I agree completely with those who disapprove of retailers refusing to mention Christmas in their stores or ads, speaking only of “the holidays” or “your holiday shopping” or “holiday gifts”. My reasons for disapproving, however, are different. What I object to is the companies’ utter hypocrisy in the matter. When retailers in December decorate their stores, place more ads, hire temporary staff, beef up their inventories, and base their hopes for a good year on that one month, the thing they are anticipating is Christmas shopping, and everyone knows it. Not many companies are going to make their numbers on Kwanzaa gifts, Ramadan treats, or solstice presents. For the retailers, Christmas is what matters. They plan for it and count on it and know it is what will make or break their year. Yet, politically correct hypocrisy prevents their acknowledging it. While this says little or nothing about their being hostile to Christianity, it says a great deal about their being phonies, and when this sort of clumsy and cowardly phoniness is so widely displayed in public, it insults people’s intelligence and cheapens the national discourse. For that alone, I figure such companies deserve any boycotts they get.

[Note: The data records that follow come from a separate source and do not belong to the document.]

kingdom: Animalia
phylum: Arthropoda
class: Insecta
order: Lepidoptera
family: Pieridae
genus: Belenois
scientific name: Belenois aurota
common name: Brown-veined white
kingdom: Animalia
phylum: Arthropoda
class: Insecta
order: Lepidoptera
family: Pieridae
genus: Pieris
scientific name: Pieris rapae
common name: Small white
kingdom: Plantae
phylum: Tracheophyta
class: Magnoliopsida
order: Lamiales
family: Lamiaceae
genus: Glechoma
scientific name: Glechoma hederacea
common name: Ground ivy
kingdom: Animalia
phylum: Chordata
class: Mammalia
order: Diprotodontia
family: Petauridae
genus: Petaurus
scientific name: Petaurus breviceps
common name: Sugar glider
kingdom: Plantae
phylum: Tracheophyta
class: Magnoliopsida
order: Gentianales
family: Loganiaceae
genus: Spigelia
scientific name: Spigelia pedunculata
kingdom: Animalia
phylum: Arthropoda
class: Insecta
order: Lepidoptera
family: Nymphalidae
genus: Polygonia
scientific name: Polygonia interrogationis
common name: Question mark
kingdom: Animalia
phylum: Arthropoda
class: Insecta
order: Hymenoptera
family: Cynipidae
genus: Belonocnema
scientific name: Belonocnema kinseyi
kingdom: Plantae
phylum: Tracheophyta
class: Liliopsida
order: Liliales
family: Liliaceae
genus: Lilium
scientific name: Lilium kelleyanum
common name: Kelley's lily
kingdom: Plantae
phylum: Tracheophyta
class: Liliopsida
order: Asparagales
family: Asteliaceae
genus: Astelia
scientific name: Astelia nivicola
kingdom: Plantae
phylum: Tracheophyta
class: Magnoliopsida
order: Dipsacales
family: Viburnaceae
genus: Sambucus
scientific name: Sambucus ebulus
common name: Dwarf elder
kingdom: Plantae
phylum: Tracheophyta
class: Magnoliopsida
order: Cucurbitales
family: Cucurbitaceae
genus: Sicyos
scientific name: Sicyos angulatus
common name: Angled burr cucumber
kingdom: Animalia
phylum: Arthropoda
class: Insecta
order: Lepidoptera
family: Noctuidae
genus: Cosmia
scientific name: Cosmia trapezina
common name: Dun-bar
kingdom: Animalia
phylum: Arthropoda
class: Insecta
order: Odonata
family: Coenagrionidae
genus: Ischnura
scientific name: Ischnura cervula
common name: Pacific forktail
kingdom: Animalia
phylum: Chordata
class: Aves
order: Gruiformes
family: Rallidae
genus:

Beyond what companies are doing, I even agree with the social conservatives that there is a broad effort on the part of some leftists to de-emphasize Christmas. However I do not agree that the hostility to Christmas is simply and only another part of an assault on Christianity. After all, Christmas is not just a Christian holiday. Many people around the world who are either only nominally or explicitly not at all Christians in their beliefs celebrate and enjoy Christmas. Many of the best Christmas traditions – Christmas trees, sending cards, giving gifts to friends and relatives, Christmas dinner with the family, the modern Santa Claus, Scrooge, Rudolph and Frosty, Christmas lights, eggnog, donating to toys for tots, some of the best Christmas songs, Christmas parties and bonuses, The Night Before Christmas, kissing under mistletoe, Christmas cheer, and striving to be a little happier and a bit more friendly and benevolent toward one’s fellow human beings for a while – have pretty much nothing to do with the Christian idea of the nativity. Some of them probably tie to traditions that far antedate Christianity. If the leftists only wanted to attack Christian beliefs, surely Easter would be a better target.
I think rather that a lot of the hostility to Christmas results from simple meanness – a reflexive, pinch-faced distaste for people having fun, spending money, feeling better about themselves and their neighbors, and generally being of good cheer and not needing their rulers or betters to tell them how to behave. Many modern leftists are the most serious sort of puritans, and we know how puritans look at other people’s fun.